Another smile. “Will you post it before I die?”

I most definitely will.


  1. David Hourdequin, Author: Musings and Memories of a Meandering Mind. - July 15, 2023 10:50 am

    Sean, your heart for people is inspiring. A conversation with God and reading your blog gets my day started on an high—usually. From there, it’s all downhill. I try to think about others but my mind usually wanders back to me. During a Bible study one morning, my dear departed friend, Chuck, said one of the most profound thing’s I’ve ever heard: “I’m not much, but I’m just about all I ever think about.” Nevertheless, I’ll keep trying. Thanks for helping us remember why we’re here.

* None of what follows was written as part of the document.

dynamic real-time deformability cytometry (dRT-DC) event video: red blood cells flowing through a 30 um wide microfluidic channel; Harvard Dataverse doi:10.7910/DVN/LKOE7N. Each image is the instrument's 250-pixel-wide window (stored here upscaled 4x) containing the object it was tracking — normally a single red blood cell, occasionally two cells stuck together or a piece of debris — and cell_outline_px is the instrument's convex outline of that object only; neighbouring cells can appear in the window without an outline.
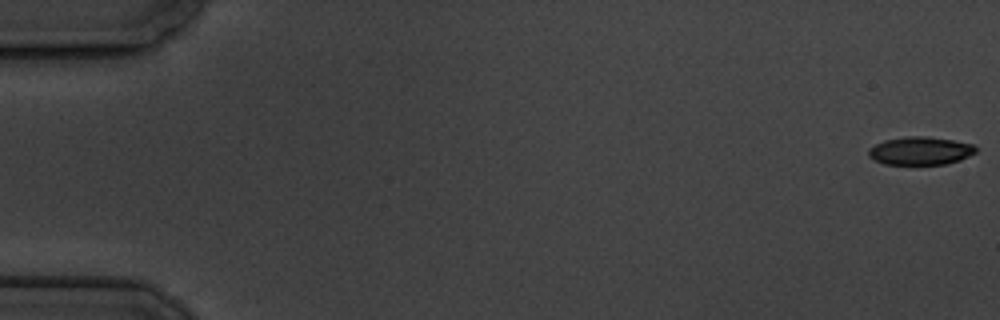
{"species": "common noctule bat (a hibernating species)", "species_latin": "Nyctalus noctula", "temperature_condition": "cold", "stored_images_in_passage": 6, "camera_frame_rate_fps": 3000, "um_per_image_px": 0.085, "animal": {"sex": "male", "body_mass_g": 19.5, "forearm_length_mm": 54.6}, "frame": {"image": 1, "passage_image": 1, "time_ms": 0.0, "image_size_px": [1000, 320], "cell_outline_px": [[976, 152], [960, 160], [948, 164], [884, 164], [868, 156], [868, 148], [884, 140], [904, 136], [928, 136], [952, 140], [972, 144], [976, 148]], "centroid_in_image_um": [78.21, 12.81], "position_along_channel_um": 6.8, "area_um2": 17.57}}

  2. stephen e acree - July 15, 2023 11:04 am

    I am so glad you get to bring some happiness to people in dire need. I hope you dont burn yourself out, Sean.

  3. Dee Thompson - July 15, 2023 1:43 pm

    Wow, crying here in Atlanta, of course. I adopted my children when I was 41 and 43, and they were both the children of alcoholic birthmoms and unknown dads. They were severely abused by their birthmoms before being removed and put into orphanages at ages 6 [my daughter] and 8 [my son]. Now they are 32 and 27. We have had a lot of ups and downs, but I love them more than my life and I would go back and do it all over again. Parenting adopted kids is sometimes heartbreaking because we get asked things like “where’s his/her REAL mom?” The last person who asked me that got this reply: “I am his REAL mom because I love him and take care of him.” Even though they are mourning, I bet if you asked this couple if they would do it all over again they would say yes. They are his real parents, and that has nothing to do with biology.

  4. pattymack43 - July 15, 2023 7:31 pm


  5. Rene Gilliland - July 16, 2023 2:10 am

    Dear Beautiful Boy: You can rest assured there will be peace in the valley for you someday. There’ll be no sadness, no sorrow, and no trouble in sight. And maybe you and Elvis can sit on the shiny steps of a mansion and sing a duet or two. God bless you and your sweet mom and dad too.

  6. Cheryl C Hill - July 16, 2023 3:34 pm

    Sean, I love you. Lots and LOTS of people love you. Don’t let the Haters hurt you, they send rude comments to you instead of just not reading your work anymore because no one in their life will take their crap so they dump it all on you. I bet they shower that same Hate on others too. They’re not important, not worthy of your attention. Toss their hateful drivel in the Trash where it belongs, right along with the rest of the Rubbish. And please give Jamie a kiss on the cheek for me!